15 Minutes: Keeping Scientific Software Compatible with Modern Toolchains
A type hint fix that unblocks users on modern Python/NumPy/sklearn stacks
Open Source
Python
Scientific Computing
NumPy deprecated np.matrix back in version 1.20. That was years ago.
Yet today, users of the escnn library (Equivariant Steerable CNNs for PyTorch) were still hitting errors when trying to build models. Modern versions of sklearn reject np.matrix with a TypeError, and the library’s type hints were stuck in the past.
What I did
Replaced 8 type hints from np.matrix to np.ndarray in escnn/group/_numerical.py (1 file, 11 insertions, 11 deletions).
# Before
def null(A: Union[np.matrix, sparse.linalg.LinearOperator], ...):
# After
def null(A: Union[np.ndarray, sparse.linalg.LinearOperator], ...):No runtime changes. No logic changes. Just documentation that matches what the code actually does.
What I learned
- Small contributions keep scientific software alive.

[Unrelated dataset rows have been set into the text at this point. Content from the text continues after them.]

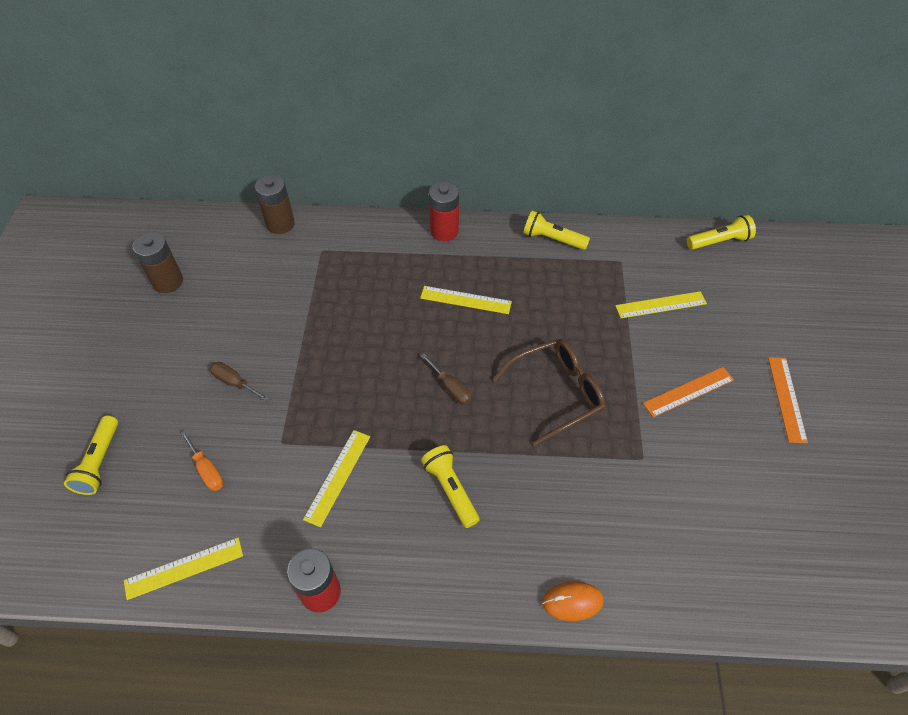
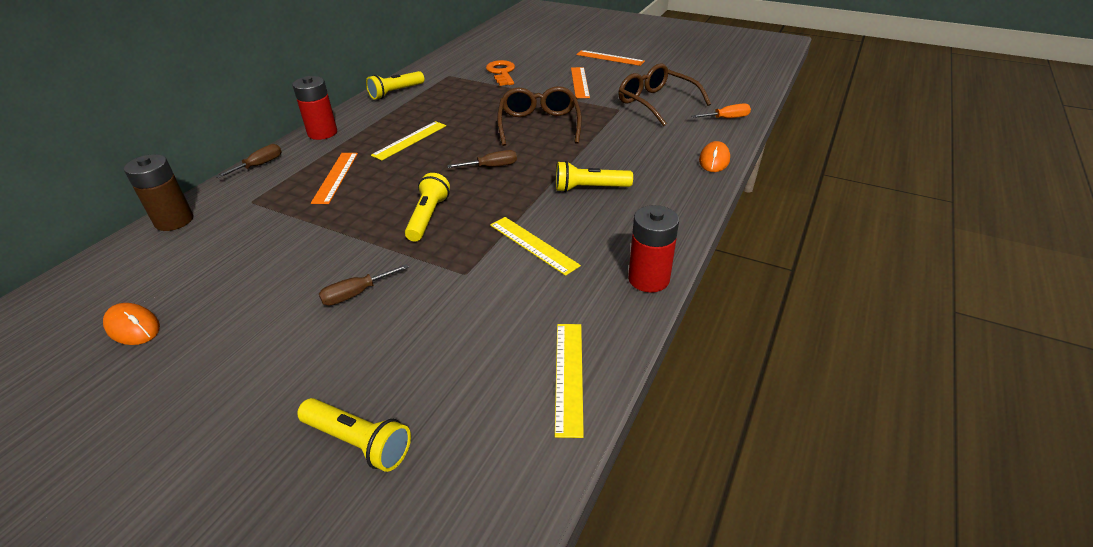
camera: 65 degrees left, 15 degrees down
brown battery [132,232,183,293] -> orange mouse [103,303,160,345]
orange screwdriver [180,431,223,491] -> orange screwdriver moved to [691,103,751,118]
yellow ruler [615,291,707,318] -> orange key [486,60,515,86]
yellow flashlight [687,215,756,250] -> yellow flashlight moved to [405,173,450,242]
none -> brown screwdriver [215,144,282,178]
none -> orange ruler [311,153,358,204]
none -> brown glasses [618,63,711,126]

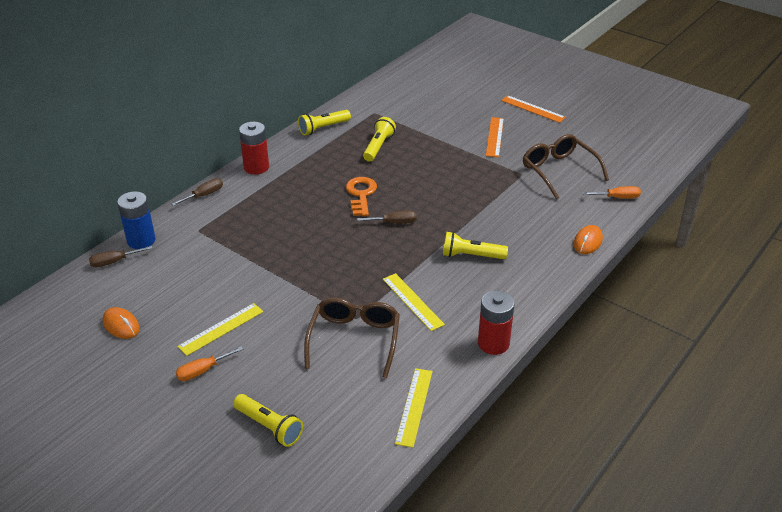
camera: 10 degrees right, 0 degrees up
brown battery [124,154,193,231] -> blue battery [117,191,156,249]
orange ruler [311,153,358,204] -> none
brown screwdriver [319,264,409,305] -> brown screwdriver moved to [89,246,153,267]
yellow ruler [371,121,446,160] -> yellow ruler moved to [177,303,263,356]
yellow flashlight [405,173,450,242] -> yellow flashlight moved to [363,117,396,162]
orange key [486,60,515,86] -> orange key moved to [346,177,377,216]
brown glasses [497,86,582,146] -> brown glasses moved to [304,297,400,378]
none -> orange screwdriver [176,346,243,381]

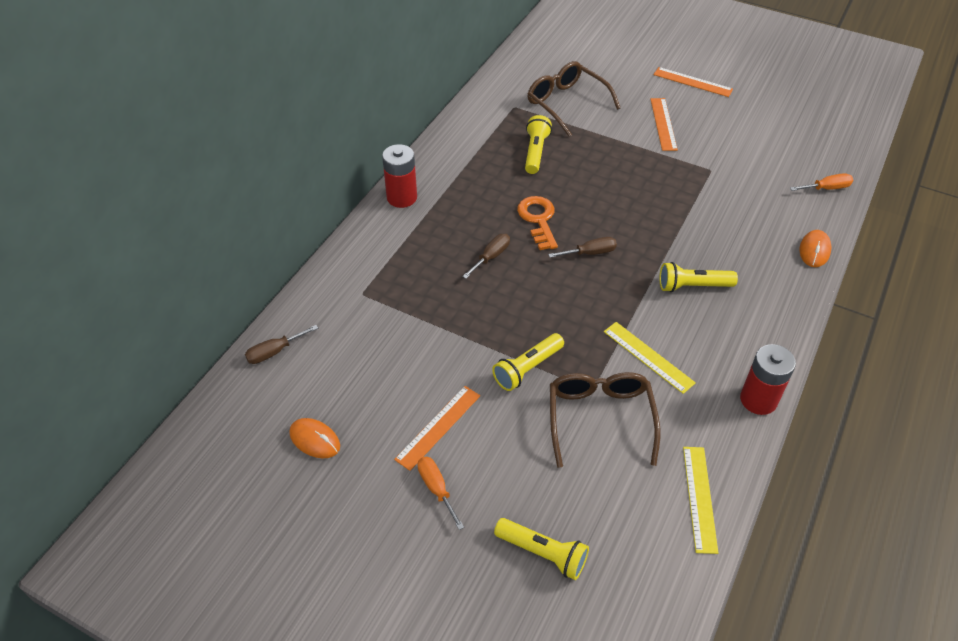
camera: 10 degrees left, 10 degrees up
blue battery [117,191,156,249] -> none
brown screwdriver [172,178,223,206] -> brown screwdriver moved to [462,234,510,279]
orange screwdriver [176,346,243,381] -> orange screwdriver turned 105 degrees clockwise [417,457,464,530]
yellow ruler [177,303,263,356] -> orange ruler [394,386,480,471]
yellow flashlight [298,110,351,135] -> yellow flashlight moved to [492,333,564,391]
brown glasses [523,134,609,199] -> brown glasses moved to [528,61,621,137]

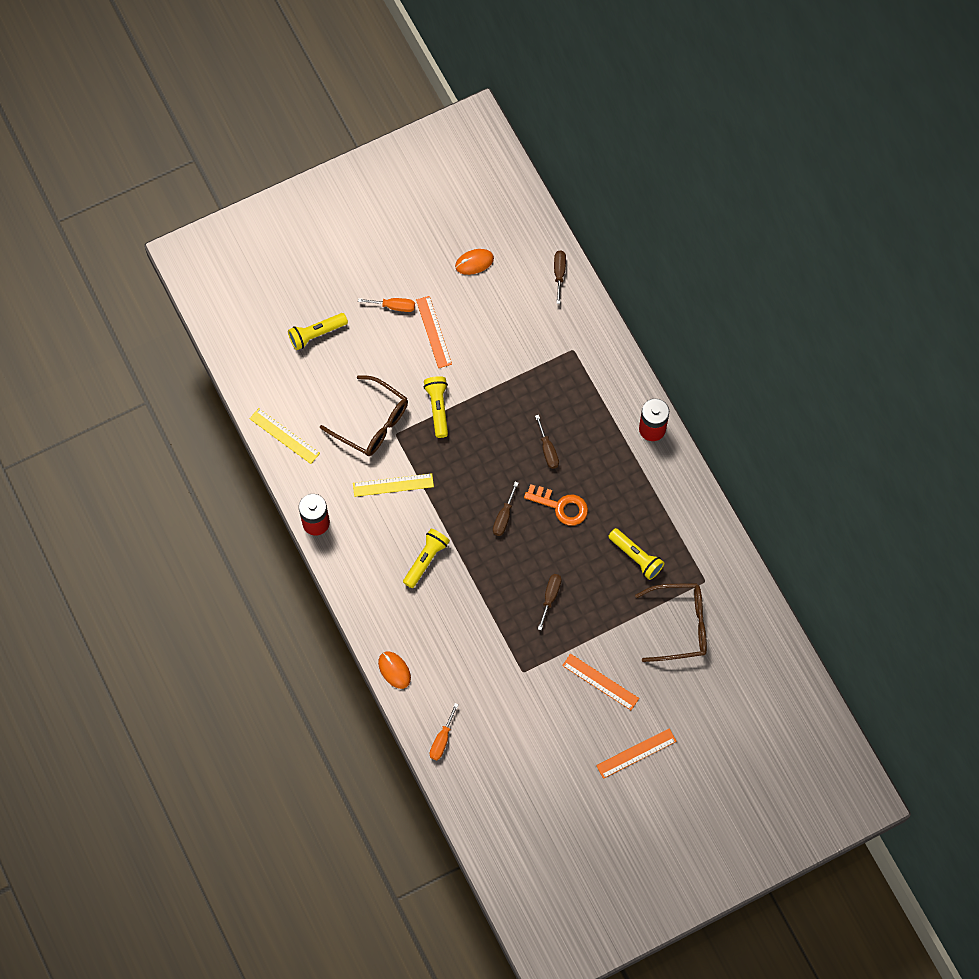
camera: 125 degrees right, 20 degrees up
none -> brown screwdriver [538,574,562,630]

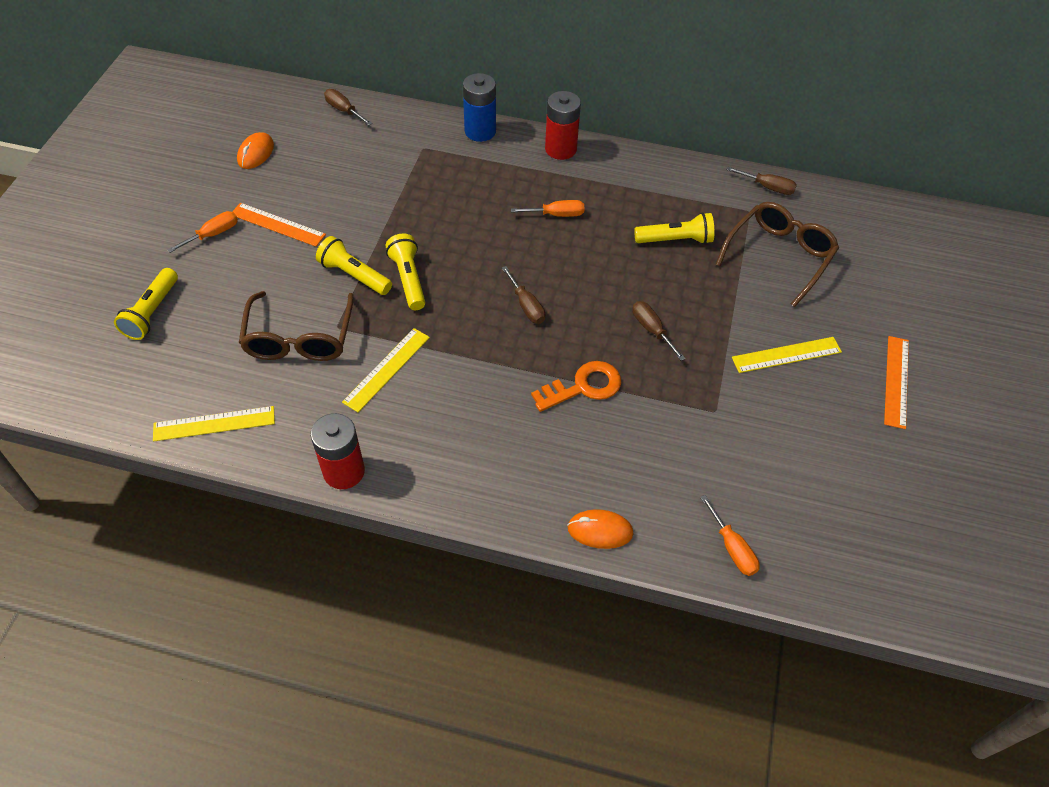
camera: 50 degrees left, 15 degrees down
brown glasses [320,375,408,456] -> brown glasses turned 105 degrees clockwise [239,291,354,361]
yellow flashlight [403,529,450,588] -> yellow flashlight moved to [386,234,426,310]
orange key [524,484,588,526] -> orange key moved to [531,361,621,412]
brown screwdriver [535,415,559,469] -> brown screwdriver moved to [726,167,797,195]
orange ruler [562,654,639,710] -> yellow ruler [732,337,842,373]
none -> blue battery [463,73,496,142]
none -> orange screwdriver [511,200,584,217]

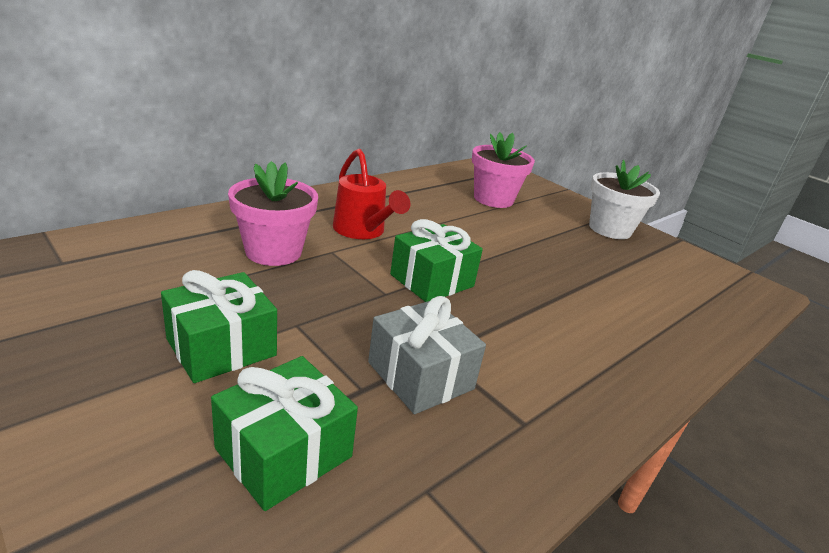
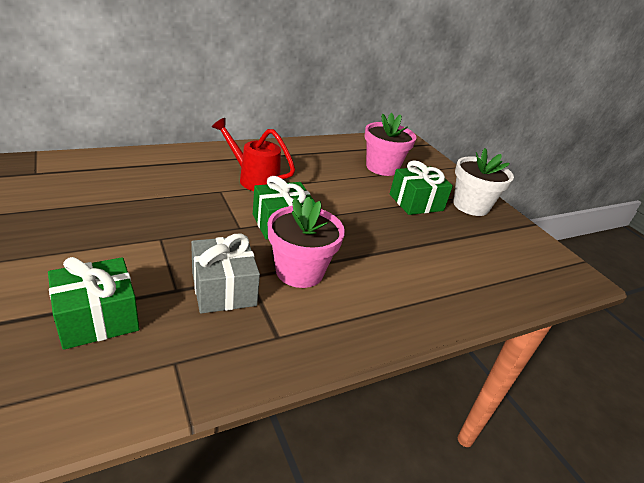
camera: 15 degrees right, 5 degrees up
green gift [161,270,277,383] -> green gift moved to [390,160,453,215]
pink flower pot [228,161,318,266] -> pink flower pot moved to [268,196,345,288]
red watering can [333,149,410,239] -> red watering can turned 135 degrees clockwise [212,118,295,191]

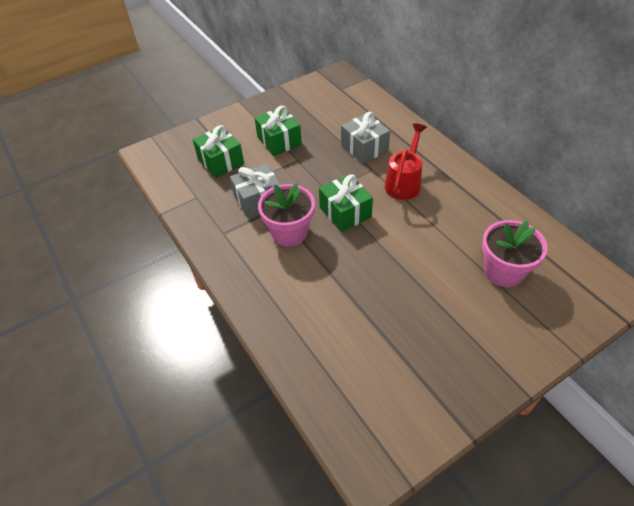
camera: 90 degrees right, 15 degrees up
green gift [390,160,453,215] -> green gift moved to [255,106,302,156]
white flower pot [453,148,514,216] -> none
none -> grey gift [341,112,390,164]

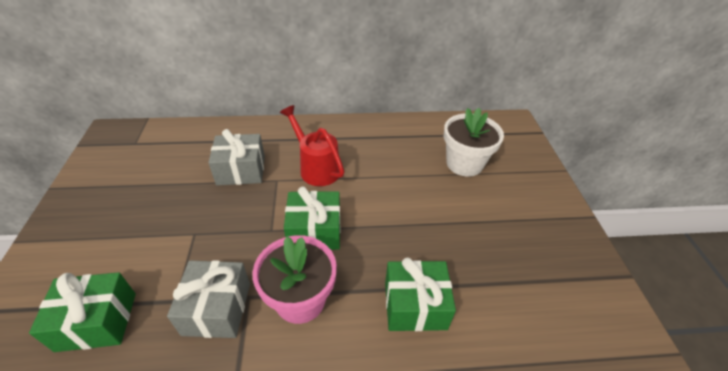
camera: 65 degrees left, 5 degrees down
green gift [255,106,302,156] -> green gift moved to [385,257,456,331]
pink flower pot [482,220,548,287] -> white flower pot [443,108,504,177]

- Deprecation notices matter — they’re not noise.
- 15 minutes of work unblocked users on Apple Silicon and modern Python setups.
Obstacles
None. This was a clean, type hint‑only fix.
Next steps
- Watch for maintainer feedback on PR #113.
- Keep scanning for tiny, high‑impact compatibility fixes in science repos.
Sometimes the most impactful open-source work is just updating the documentation to match reality.